■ Consignes de travail ■
Pourriez-vous restituer à l'identique toutes les lignes de l'ensemble des enregistrements ?
=== Données fournies ===
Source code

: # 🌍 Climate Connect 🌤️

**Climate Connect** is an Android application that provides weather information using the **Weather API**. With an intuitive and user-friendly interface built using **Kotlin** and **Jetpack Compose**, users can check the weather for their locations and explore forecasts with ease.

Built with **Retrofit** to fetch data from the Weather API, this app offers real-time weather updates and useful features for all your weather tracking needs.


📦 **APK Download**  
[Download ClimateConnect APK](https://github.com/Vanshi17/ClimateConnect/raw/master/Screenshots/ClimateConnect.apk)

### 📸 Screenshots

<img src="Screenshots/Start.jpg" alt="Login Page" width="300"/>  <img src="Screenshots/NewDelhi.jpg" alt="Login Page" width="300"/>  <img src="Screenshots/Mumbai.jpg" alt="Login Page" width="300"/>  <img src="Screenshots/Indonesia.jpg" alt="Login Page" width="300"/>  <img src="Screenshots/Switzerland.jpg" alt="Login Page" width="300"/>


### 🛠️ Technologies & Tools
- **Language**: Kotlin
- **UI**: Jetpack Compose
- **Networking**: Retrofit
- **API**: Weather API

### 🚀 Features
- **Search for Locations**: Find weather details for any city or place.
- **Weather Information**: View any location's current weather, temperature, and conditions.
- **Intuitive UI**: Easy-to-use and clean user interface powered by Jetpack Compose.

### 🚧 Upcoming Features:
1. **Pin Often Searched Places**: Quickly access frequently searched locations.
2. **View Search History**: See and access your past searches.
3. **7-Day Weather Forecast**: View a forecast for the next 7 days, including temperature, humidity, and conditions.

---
===
■ Corrigé type ■
Source code

: # 🌍 Climate Connect 🌤️

**Climate Connect** is an Android application that provides weather information using the **Weather API**. With an intuitive and user-friendly interface built using **Kotlin** and **Jetpack Compose**, users can check the weather for their locations and explore forecasts with ease.

Built with **Retrofit** to fetch data from the Weather API, this app offers real-time weather updates and useful features for all your weather tracking needs.


📦 **APK Download**  
[Download ClimateConnect APK](https://github.com/Vanshi17/ClimateConnect/raw/master/Screenshots/ClimateConnect.apk)

### 📸 Screenshots

<img src="Screenshots/Start.jpg" alt="Login Page" width="300"/>  <img src="Screenshots/NewDelhi.jpg" alt="Login Page" width="300"/>  <img src="Screenshots/Mumbai.jpg" alt="Login Page" width="300"/>  <img src="Screenshots/Indonesia.jpg" alt="Login Page" width="300"/>  <img src="Screenshots/Switzerland.jpg" alt="Login Page" width="300"/>


### 🛠️ Technologies & Tools
- **Language**: Kotlin
- **UI**: Jetpack Compose
- **Networking**: Retrofit
- **API**: Weather API

### 🚀 Features
- **Search for Locations**: Find weather details for any city or place.
- **Weather Information**: View any location's current weather, temperature, and conditions.
- **Intuitive UI**: Easy-to-use and clean user interface powered by Jetpack Compose.

### 🚧 Upcoming Features:
1. **Pin Often Searched Places**: Quickly access frequently searched locations.
2. **View Search History**: See and access your past searches.
3. **7-Day Weather Forecast**: View a forecast for the next 7 days, including temperature, humidity, and conditions.

---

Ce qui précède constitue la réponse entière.